• **Work to complete**: Search the records for the string "Simatupang" and return each line that has it.

Records from a dataset
= Beginning of Section =
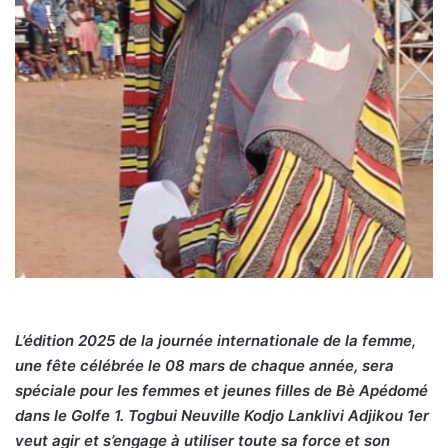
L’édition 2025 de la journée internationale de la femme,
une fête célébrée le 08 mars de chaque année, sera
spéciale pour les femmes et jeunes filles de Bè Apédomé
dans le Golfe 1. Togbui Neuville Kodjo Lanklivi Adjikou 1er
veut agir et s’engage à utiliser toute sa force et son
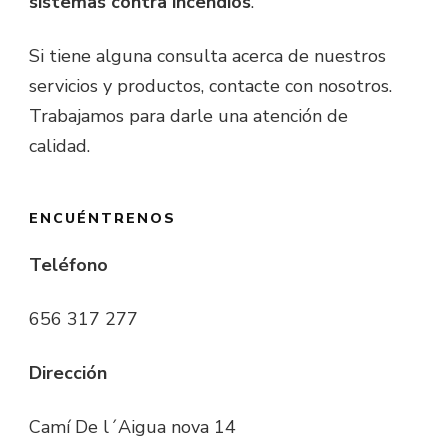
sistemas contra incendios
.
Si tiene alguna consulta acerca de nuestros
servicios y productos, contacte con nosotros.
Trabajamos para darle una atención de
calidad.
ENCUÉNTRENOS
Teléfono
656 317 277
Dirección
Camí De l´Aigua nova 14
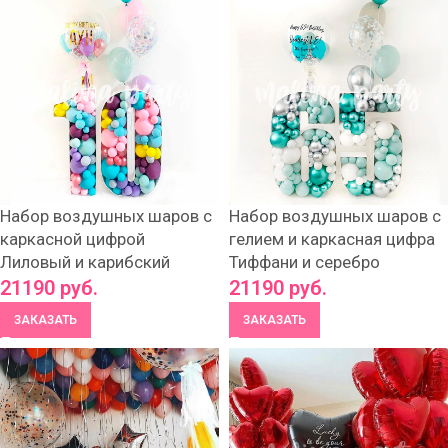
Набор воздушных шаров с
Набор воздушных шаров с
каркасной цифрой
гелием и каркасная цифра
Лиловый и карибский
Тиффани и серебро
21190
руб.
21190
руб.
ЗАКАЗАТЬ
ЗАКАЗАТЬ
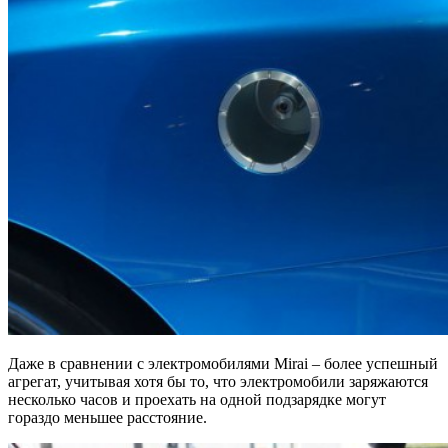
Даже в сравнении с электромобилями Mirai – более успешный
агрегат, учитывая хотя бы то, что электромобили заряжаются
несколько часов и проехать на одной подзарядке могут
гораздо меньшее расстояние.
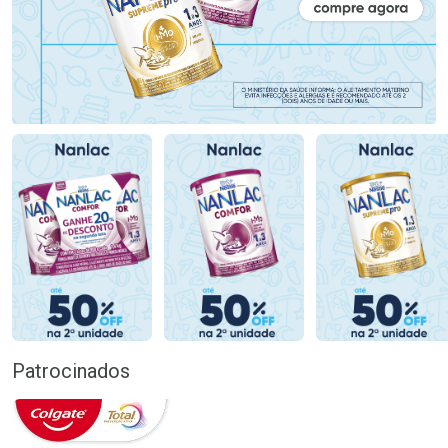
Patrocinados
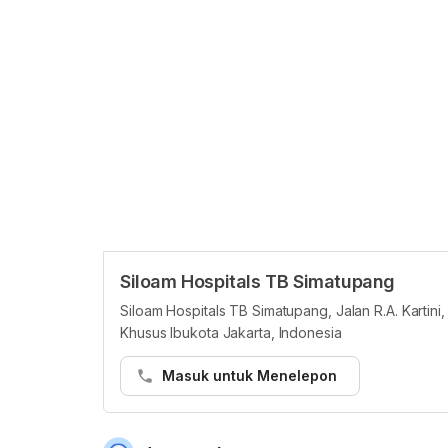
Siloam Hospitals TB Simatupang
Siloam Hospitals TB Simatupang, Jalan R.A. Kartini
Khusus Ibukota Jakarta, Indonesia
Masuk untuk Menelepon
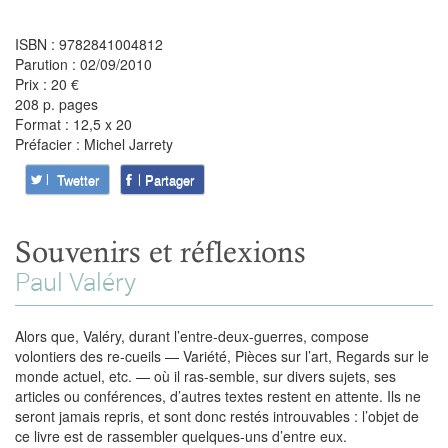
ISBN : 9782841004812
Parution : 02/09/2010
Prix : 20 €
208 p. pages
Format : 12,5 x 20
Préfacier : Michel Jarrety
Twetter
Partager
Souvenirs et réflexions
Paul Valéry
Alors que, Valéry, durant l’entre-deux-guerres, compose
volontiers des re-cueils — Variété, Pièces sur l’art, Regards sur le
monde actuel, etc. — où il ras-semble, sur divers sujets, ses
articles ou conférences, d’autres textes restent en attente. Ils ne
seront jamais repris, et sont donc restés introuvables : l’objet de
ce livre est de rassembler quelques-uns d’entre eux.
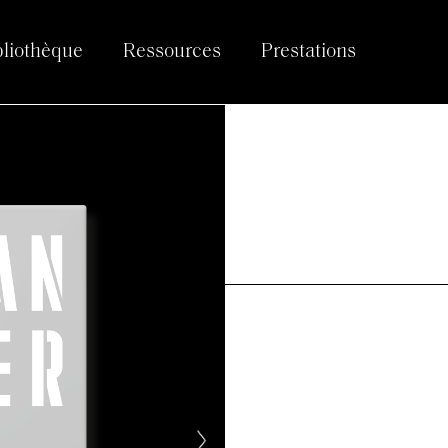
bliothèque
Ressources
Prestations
= End of Section =
= Beginning of Section =
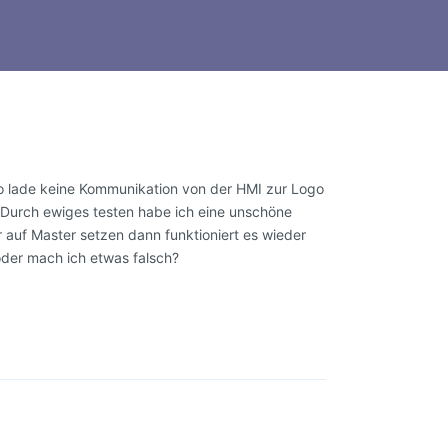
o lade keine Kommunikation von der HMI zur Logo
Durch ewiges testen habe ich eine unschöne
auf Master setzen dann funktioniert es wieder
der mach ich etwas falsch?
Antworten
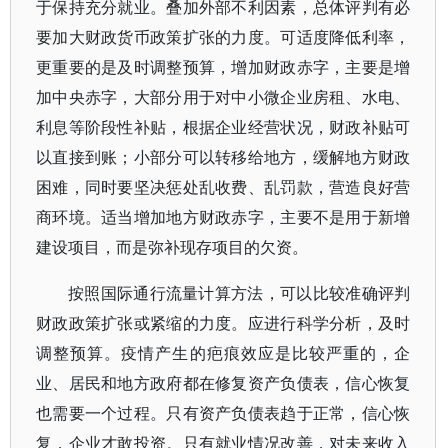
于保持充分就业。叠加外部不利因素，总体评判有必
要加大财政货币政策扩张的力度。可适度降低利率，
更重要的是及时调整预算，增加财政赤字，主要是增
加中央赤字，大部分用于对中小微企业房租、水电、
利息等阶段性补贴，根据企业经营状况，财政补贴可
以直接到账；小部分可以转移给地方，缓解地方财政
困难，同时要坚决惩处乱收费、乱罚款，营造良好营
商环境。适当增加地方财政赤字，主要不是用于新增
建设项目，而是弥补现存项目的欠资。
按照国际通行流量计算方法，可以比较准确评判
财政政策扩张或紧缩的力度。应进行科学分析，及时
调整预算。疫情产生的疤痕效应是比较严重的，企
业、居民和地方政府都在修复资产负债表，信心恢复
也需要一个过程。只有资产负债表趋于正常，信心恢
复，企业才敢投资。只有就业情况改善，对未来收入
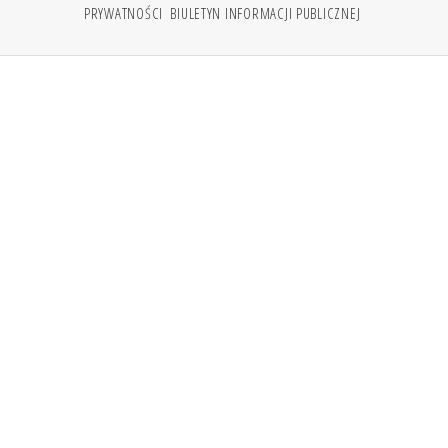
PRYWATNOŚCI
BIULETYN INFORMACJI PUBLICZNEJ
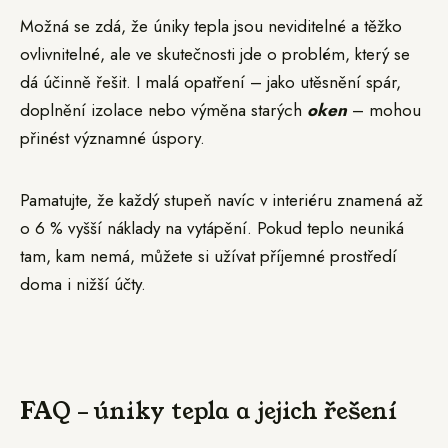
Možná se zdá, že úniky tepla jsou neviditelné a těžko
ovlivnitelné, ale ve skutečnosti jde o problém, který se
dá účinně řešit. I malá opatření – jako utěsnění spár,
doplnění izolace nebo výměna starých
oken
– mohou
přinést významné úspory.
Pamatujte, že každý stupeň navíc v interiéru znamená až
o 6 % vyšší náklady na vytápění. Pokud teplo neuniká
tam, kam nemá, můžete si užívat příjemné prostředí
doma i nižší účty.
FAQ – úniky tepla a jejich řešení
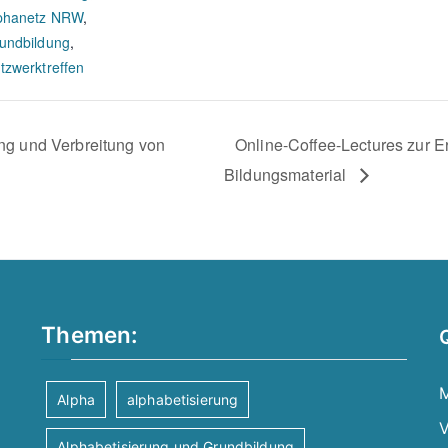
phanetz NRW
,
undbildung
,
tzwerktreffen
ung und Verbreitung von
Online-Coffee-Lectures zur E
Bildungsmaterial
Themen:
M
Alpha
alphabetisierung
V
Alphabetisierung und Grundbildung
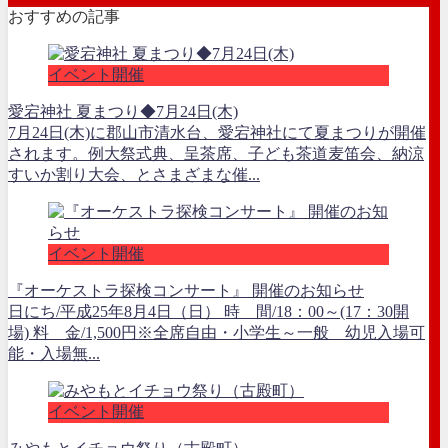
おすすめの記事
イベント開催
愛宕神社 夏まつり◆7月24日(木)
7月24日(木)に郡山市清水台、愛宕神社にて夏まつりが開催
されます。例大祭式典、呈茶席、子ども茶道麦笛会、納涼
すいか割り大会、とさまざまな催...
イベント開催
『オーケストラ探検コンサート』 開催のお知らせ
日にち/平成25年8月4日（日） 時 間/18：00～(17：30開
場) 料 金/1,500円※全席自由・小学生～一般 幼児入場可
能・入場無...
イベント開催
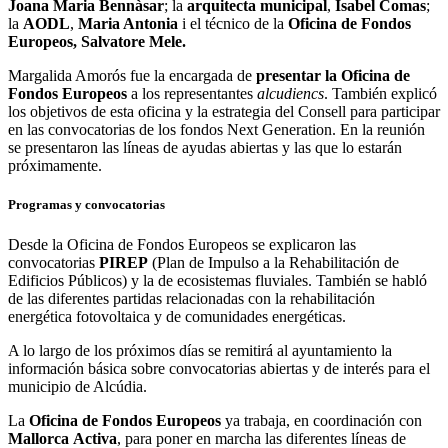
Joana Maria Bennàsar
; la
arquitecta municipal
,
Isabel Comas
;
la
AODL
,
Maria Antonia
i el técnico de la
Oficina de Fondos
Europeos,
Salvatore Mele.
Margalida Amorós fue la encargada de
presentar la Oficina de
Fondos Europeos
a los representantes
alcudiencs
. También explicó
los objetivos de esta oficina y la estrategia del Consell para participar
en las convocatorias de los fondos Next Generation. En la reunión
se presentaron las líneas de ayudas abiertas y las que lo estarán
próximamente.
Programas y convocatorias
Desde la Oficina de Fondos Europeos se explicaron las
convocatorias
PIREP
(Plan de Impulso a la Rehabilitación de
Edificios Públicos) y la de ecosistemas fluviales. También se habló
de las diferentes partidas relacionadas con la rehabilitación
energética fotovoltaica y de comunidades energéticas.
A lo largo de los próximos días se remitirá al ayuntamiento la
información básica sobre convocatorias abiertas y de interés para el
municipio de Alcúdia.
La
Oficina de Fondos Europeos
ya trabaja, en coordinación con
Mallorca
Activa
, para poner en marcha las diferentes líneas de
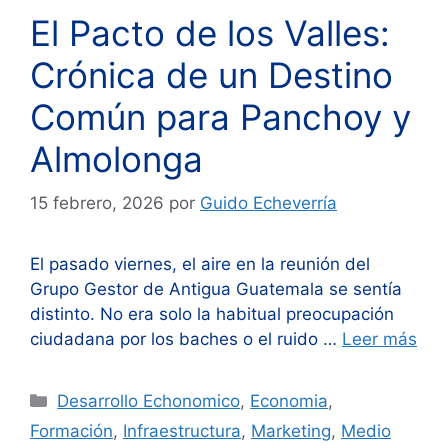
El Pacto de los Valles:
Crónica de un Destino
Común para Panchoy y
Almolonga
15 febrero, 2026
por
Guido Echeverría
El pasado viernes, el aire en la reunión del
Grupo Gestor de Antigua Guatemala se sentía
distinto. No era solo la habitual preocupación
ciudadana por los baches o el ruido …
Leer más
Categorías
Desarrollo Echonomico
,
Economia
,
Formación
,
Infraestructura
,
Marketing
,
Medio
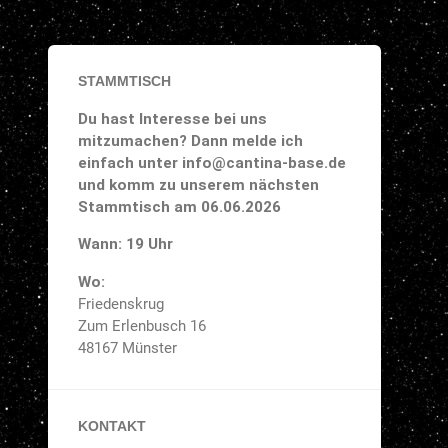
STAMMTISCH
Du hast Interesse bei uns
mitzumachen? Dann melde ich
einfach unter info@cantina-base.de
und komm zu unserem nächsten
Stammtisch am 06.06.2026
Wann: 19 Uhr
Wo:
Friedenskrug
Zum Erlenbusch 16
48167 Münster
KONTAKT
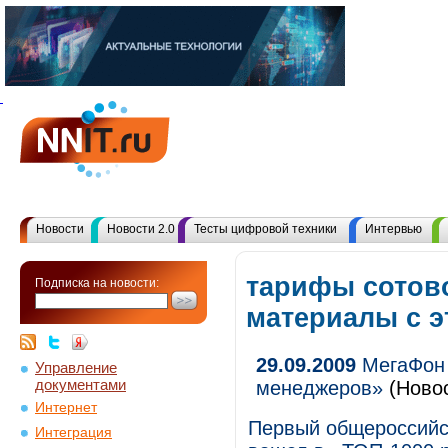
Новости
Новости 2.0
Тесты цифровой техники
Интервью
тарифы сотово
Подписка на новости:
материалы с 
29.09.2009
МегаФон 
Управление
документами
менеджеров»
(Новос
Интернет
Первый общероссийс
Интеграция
= End of Section =
= Beginning of Section =
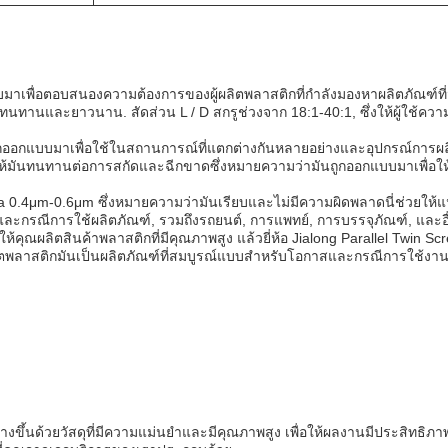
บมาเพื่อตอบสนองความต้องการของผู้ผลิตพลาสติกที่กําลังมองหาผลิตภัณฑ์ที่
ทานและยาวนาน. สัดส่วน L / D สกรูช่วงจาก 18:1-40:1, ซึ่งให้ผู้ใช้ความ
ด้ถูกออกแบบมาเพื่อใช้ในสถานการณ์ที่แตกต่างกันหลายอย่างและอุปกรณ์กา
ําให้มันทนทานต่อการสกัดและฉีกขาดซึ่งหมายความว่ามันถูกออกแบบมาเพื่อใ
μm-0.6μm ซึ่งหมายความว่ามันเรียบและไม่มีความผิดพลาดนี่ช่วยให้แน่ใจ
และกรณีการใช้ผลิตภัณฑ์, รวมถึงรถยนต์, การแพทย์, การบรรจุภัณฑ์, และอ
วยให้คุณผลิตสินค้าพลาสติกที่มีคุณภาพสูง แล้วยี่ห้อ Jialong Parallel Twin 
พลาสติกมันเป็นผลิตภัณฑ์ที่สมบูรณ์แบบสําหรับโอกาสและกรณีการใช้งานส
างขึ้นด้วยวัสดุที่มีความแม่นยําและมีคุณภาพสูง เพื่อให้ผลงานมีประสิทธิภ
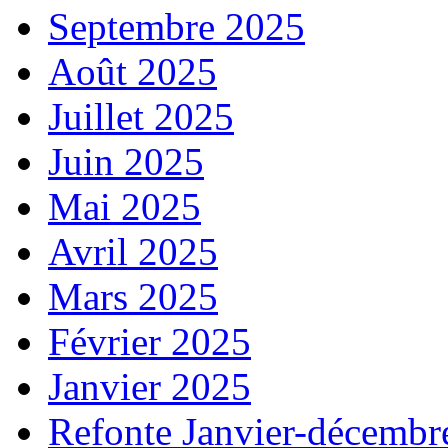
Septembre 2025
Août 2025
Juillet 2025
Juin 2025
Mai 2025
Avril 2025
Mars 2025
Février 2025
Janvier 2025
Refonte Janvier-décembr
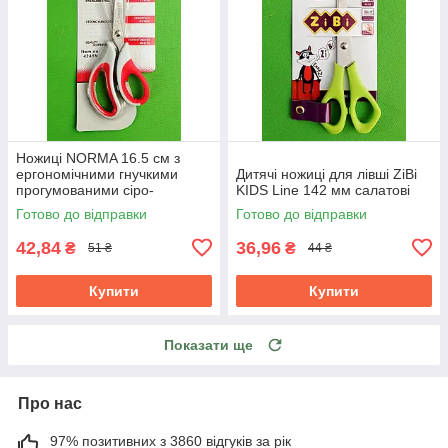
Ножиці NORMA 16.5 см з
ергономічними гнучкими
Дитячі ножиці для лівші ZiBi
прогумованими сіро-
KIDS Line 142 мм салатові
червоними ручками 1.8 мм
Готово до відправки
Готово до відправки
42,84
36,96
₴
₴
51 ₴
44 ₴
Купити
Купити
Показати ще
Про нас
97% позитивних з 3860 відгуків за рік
= End of Section =
• **Reply**:
Siloam Hospitals TB Simatupang
Siloam Hospitals TB Simatupang, Jalan R.A. Kartini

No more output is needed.